RENE-GUY CADOU - LES VISAGES DE LA SOLITUDE

 

Il existe un pays semblable à ma mémoire
Où l'approche d'un pas fait un doux bruit de clefs
On se sent le besoin de poser les genoux
Et d'aller à genoux vers cette forme humaine
Qui respire et qui bat sans qu'on sache comment
-Car saura t-on jamais quelle main voyageuse
Fait chanter tristement le coeur hanté du bois
Afin que cette nuit un homme se demande
La raison de ce chant qui monte jusqu'à lui.
Aussitôt que j'entends s'épouvanter ton aile
Lourde porte du temps qui m'aura vu passer
Alors que jeune encor je croyais en des routes
Douces à la fatigue épaisse du marcheur
C'est un peu comme si un vent des hautes sphères
Écornait le front blanc du monde et me lançait
Pomme de pin rongée par des dents de colère
Sur l'océan où nul vaisseau ne hanterait.
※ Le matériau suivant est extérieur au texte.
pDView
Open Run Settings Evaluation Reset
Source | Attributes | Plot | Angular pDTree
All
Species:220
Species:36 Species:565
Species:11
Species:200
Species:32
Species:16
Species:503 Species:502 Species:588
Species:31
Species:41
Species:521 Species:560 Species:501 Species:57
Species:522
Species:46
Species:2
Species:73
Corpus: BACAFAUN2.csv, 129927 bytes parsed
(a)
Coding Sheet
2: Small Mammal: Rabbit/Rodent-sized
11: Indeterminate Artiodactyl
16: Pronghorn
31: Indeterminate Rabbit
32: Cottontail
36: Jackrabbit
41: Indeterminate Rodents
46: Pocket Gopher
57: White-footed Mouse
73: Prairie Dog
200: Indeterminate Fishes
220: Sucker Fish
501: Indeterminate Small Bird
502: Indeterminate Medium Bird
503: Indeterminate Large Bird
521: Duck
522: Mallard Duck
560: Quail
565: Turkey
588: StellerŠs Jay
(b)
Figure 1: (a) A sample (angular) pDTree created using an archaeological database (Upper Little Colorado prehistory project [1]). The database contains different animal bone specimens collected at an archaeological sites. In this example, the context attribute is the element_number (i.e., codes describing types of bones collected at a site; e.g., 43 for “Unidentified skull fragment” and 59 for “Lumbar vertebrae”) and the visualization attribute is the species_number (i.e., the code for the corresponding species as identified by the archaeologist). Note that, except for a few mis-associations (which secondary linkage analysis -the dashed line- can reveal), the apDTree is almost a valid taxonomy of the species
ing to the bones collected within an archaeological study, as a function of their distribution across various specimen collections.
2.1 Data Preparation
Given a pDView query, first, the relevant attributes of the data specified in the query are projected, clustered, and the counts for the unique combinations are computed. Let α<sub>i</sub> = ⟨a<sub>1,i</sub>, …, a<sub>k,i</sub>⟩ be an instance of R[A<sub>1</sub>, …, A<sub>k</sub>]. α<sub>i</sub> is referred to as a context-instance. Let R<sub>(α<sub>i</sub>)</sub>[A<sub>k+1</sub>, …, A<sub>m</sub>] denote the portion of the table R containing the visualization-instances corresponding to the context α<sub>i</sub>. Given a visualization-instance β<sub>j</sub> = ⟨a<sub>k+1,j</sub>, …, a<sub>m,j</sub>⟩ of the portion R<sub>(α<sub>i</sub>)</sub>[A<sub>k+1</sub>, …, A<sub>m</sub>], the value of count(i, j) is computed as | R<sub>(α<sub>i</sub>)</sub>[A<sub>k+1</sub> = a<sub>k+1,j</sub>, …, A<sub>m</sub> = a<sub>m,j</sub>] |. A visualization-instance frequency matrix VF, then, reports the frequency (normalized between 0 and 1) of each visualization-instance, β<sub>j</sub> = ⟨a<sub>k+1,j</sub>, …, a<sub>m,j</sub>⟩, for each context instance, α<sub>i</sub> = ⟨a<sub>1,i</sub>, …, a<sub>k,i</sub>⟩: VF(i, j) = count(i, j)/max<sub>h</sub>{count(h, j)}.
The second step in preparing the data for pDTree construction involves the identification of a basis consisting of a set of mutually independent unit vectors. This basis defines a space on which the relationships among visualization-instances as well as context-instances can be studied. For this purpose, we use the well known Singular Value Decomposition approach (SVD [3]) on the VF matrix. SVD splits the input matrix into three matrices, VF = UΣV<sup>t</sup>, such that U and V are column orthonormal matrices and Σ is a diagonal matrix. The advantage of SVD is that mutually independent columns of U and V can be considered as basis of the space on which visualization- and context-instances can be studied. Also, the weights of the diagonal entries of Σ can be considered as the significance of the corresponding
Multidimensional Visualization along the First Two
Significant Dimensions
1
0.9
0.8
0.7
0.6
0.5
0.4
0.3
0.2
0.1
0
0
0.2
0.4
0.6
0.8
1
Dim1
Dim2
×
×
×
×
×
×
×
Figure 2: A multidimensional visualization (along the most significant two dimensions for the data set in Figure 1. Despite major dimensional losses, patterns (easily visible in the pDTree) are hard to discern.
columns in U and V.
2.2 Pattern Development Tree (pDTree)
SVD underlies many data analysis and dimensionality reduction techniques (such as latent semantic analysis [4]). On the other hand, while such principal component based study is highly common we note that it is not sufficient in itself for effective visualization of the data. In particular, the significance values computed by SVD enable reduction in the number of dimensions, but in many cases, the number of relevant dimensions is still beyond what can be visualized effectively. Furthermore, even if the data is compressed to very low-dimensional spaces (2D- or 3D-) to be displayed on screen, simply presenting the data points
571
Rien de moi n'est plus moi ni mes genoux dans l'herbe
Ni cette obscure main qui cherche à dérober
Un vil morceau de plomb au sommeil de la terre
Ni ce coeur de vingt ans dont les bords sont brisés
Je marche loin de moi sur des routes sans nombre
Une porte d'azur ouverte à mes côtés.